» **What you have to do**:
In the data below, print the lines that start at the line containing "ГАРАНТИЯ КАЧЕСТВА" and stop after the line containing "быстро отгружать заказы.". Copy them exactly as they appear.

» **Dataset records**:

"""

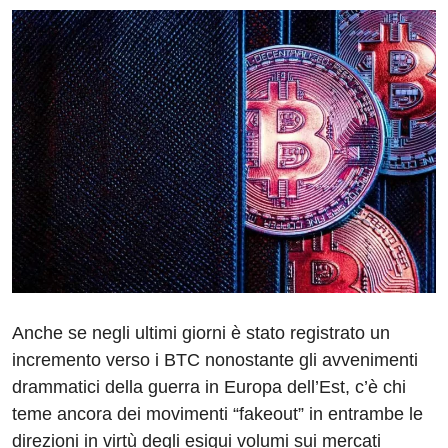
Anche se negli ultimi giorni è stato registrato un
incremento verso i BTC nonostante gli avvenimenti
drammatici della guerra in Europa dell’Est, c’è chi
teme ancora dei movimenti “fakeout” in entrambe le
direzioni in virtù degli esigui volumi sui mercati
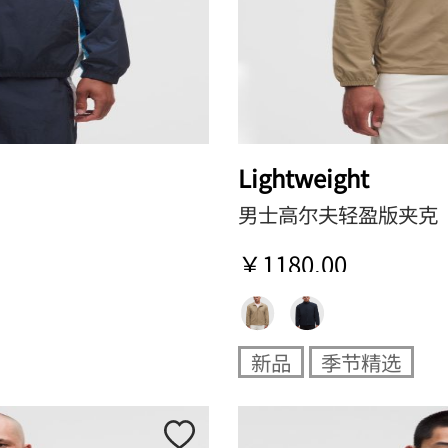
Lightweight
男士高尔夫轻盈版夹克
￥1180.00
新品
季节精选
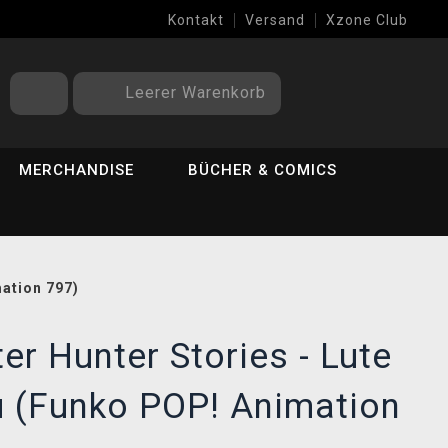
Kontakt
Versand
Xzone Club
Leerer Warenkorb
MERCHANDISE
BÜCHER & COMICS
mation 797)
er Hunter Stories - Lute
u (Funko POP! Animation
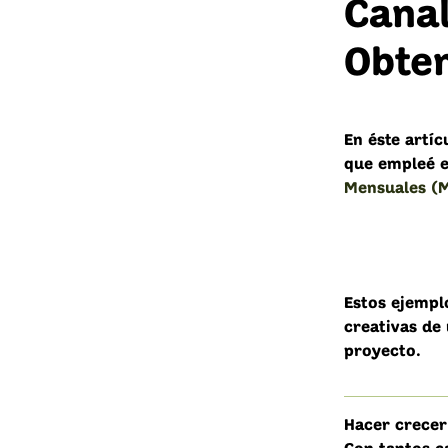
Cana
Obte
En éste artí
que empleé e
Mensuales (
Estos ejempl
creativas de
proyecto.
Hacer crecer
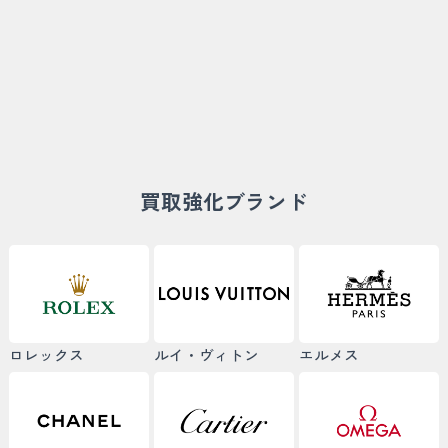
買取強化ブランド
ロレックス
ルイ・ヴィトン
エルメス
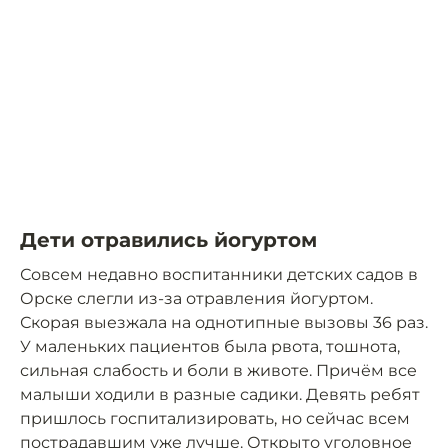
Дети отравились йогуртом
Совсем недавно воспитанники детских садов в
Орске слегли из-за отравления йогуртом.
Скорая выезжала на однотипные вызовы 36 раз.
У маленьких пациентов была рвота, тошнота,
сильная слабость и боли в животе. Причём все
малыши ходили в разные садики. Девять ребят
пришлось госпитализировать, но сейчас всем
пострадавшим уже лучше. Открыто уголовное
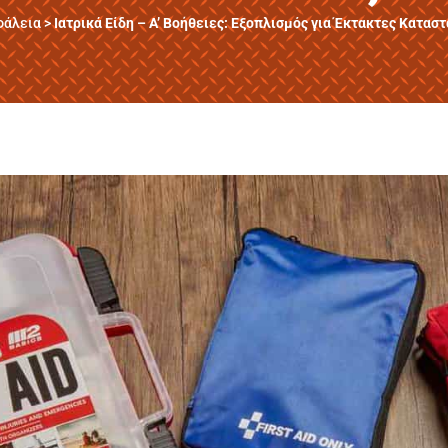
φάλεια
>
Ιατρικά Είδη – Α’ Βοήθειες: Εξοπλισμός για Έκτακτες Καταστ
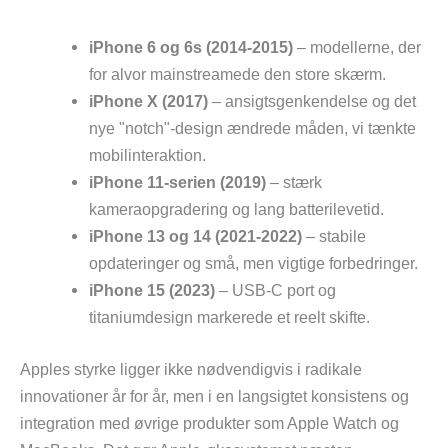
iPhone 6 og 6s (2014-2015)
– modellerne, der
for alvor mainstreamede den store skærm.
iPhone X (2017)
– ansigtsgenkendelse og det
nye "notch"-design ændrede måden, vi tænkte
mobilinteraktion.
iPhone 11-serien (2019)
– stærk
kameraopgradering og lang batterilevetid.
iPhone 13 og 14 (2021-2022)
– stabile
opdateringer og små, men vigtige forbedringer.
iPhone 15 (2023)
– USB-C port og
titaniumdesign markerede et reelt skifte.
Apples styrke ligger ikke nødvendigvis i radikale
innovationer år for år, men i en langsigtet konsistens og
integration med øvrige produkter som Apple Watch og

"""
"""

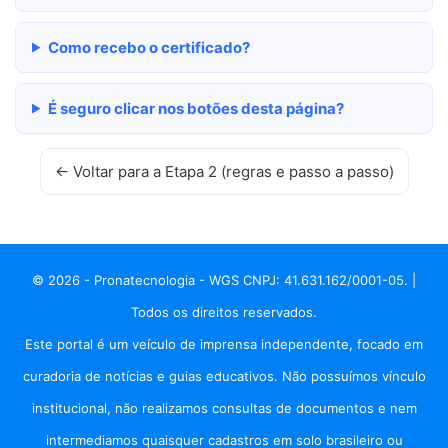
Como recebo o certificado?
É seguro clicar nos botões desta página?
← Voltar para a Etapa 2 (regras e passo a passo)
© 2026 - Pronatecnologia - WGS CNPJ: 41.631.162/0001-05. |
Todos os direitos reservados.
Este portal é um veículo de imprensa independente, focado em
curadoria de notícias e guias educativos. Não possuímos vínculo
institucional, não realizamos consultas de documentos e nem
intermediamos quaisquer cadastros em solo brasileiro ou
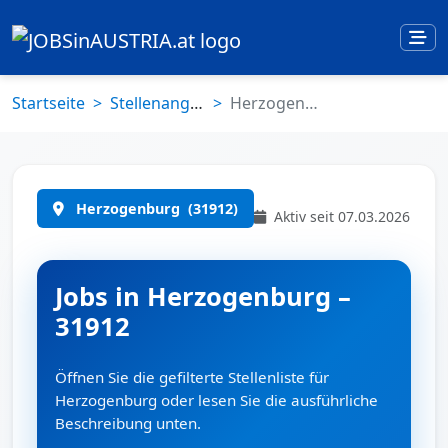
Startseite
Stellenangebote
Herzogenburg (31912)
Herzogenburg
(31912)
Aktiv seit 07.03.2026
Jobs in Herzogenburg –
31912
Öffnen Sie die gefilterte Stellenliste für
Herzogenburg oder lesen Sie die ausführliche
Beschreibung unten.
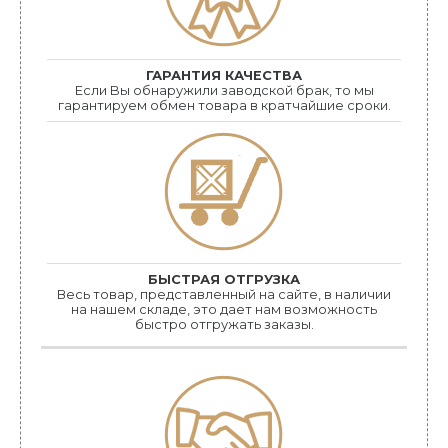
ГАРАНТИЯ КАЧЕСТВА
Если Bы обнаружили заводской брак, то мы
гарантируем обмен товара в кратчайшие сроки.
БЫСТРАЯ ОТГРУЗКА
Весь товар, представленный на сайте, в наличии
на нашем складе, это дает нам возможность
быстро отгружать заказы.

"""

» **Completed exercise**:
ГАРАНТИЯ КАЧЕСТВА
Если Bы обнаружили заводской брак, то мы
гарантируем обмен товара в кратчайшие сроки.
БЫСТРАЯ ОТГРУЗКА
Весь товар, представленный на сайте, в наличии
на нашем складе, это дает нам возможность
быстро отгружать заказы.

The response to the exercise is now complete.